My take on that chin is that it is part and parcel of his teleprompter-enabled visage of grandeur. Obama’s choice to not have a teleprompter in front of him always struck me as a calculated bit of stagecraft where he can spend most of his speeches gazing up and off into the distance– gazing “into the future,” as it were– pretentiously exaggerated by the little pauses for a capture-the-moment photo-op. Ergo, it strikes me that the teleprompters are cranked up high with clear-eyed intentionality. Just another part of his incredibly grating ersatz MLK delivery.
Gary Stoll
ALMOST (WORKERS’) PARADISE
C’mon Mark, it’s obvious why Obama turns his chin up: He sees himself as living 1930s Socialist-Realist poster, where the characters all stare— heads slightly upturned— toward the workers’ paradise just over the horizon.
Peter Murphy
South Amboy, New Jersey
CHIN MUSIC
I agree with you wholeheartedly about Obama and his upturned chin. I teach an acting class once and a while, and if Obama were my student I would tell him: “This (play/scene/speech) is not about you— it’ about the person you are talking to.”
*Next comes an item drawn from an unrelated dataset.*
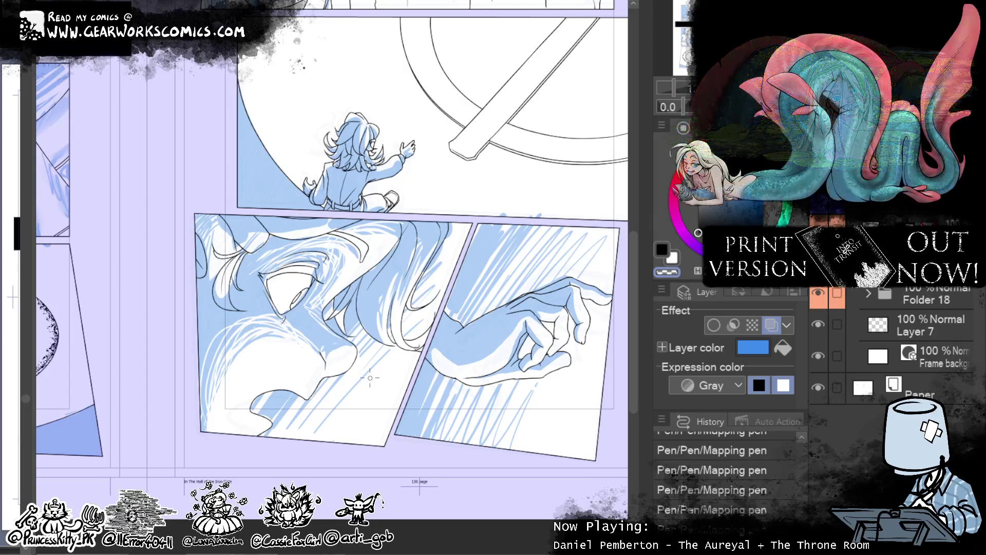
{"action": "key", "text": "ctrl+0"}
When President Obama speaks, it is always about Obama— matter what he is saying— which makes whatever he says unbelievable and boring. Regan and Clinton knew who they were talking to; you could almost see who they were taking to standing on the podium with them. You can see who Obama is speaking to as well: himself in a mirror.
He reminds me of the 7-year-old kid who likes to sing and dance in front of a bunch of adults at a barbeque or birthday party. He likes to do this because he knows no matter how bad or annoying he is, he will get the desired reaction from the adults watching him: “Awww… such a sweet boy! So talented! He’ll be president some day!” But, of course, the cuteness always quickly wares off, and the adults just hope he’ll go play with the other children so that they can continue on their adult conversations.
Chris Thometz
YOUTH IS WASTED ON THE PRESIDENTIAL SPEECHWRITING TEAM
Why is no one talking about the president’s speechwriter and the fact that he’s 27 years old, while the president’s speeches have been sounding like mediocre faux-high minded speeches (that would be sort-of OK for a freshman rhetoric class) for a year? I don’t understand how it is that the administration hasn’t gone out looking for someone who has been communicating as an adult for at least 10 years. Our ability to respond to the challenges we face is primarily dictated by our life experiences, and there is no way the president’s speechwriter could write for what average Americans are now going through right now.
Also note that it is the mistake of the inexperienced to think that when they are disagreed with it is simply enough to restate their case. The administration’s attitude seems very much derived from the youth and inexperience of both the POTUS and his boy-wonder speechwriter.
John Reeder
WHERE MEN (AT WORK) PLUNDER?
You mightn't know that the publishers of "Kookaburra Sits In The Old Gum Tree" are suing Men At Work for their use of the melody as the flute motif in “Down Under”; thought I’d let you know.
No musical gags please— not when there's a lot of cash involved!